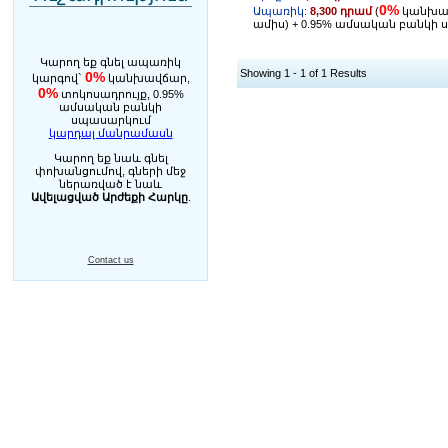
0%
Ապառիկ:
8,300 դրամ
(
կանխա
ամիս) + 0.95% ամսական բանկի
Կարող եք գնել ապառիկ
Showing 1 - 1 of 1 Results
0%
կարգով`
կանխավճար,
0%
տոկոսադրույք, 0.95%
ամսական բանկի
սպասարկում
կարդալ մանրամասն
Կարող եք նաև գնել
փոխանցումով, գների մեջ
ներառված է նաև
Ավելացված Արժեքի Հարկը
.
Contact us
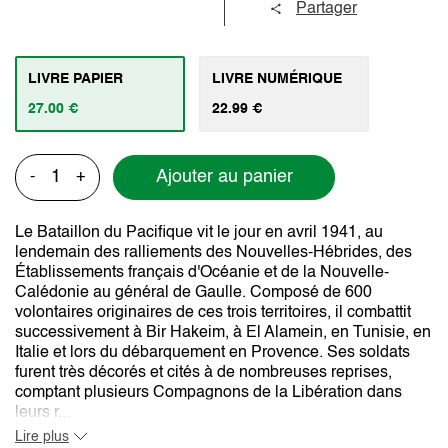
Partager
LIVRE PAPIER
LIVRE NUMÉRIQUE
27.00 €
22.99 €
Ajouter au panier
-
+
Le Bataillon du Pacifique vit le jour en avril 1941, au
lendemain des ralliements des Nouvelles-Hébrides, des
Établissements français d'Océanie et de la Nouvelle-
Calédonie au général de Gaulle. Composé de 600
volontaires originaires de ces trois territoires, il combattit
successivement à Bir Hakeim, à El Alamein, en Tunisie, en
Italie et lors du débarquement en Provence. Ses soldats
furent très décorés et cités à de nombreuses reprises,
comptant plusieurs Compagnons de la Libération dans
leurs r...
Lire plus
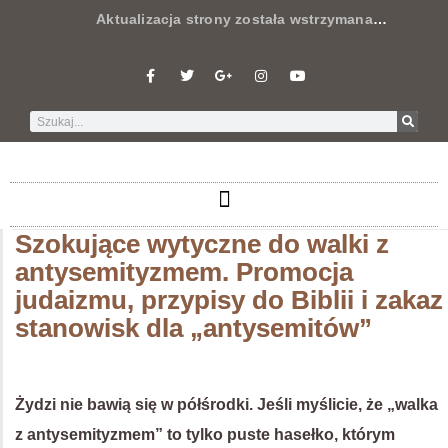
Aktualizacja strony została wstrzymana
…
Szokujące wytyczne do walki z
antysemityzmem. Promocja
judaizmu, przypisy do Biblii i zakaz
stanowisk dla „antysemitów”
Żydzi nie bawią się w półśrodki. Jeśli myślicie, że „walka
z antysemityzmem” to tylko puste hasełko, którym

...

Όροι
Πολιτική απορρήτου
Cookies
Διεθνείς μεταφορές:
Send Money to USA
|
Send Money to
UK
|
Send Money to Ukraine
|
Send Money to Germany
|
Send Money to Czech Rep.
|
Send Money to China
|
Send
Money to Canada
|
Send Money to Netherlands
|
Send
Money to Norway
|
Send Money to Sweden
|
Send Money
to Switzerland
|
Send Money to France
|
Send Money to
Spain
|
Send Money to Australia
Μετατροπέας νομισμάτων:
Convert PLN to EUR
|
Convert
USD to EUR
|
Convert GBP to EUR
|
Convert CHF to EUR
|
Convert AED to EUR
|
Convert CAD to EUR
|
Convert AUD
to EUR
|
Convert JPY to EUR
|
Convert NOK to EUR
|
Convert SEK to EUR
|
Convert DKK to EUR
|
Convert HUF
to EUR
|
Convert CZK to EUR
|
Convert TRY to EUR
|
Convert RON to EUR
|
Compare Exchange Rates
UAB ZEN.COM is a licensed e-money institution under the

▶ _What to work on_
Return all lines of the material that have "Կարող" in them.

▶ _Response to the exercise_
Կարող եք գնել ապառիկ
Կարող եք նաև գնել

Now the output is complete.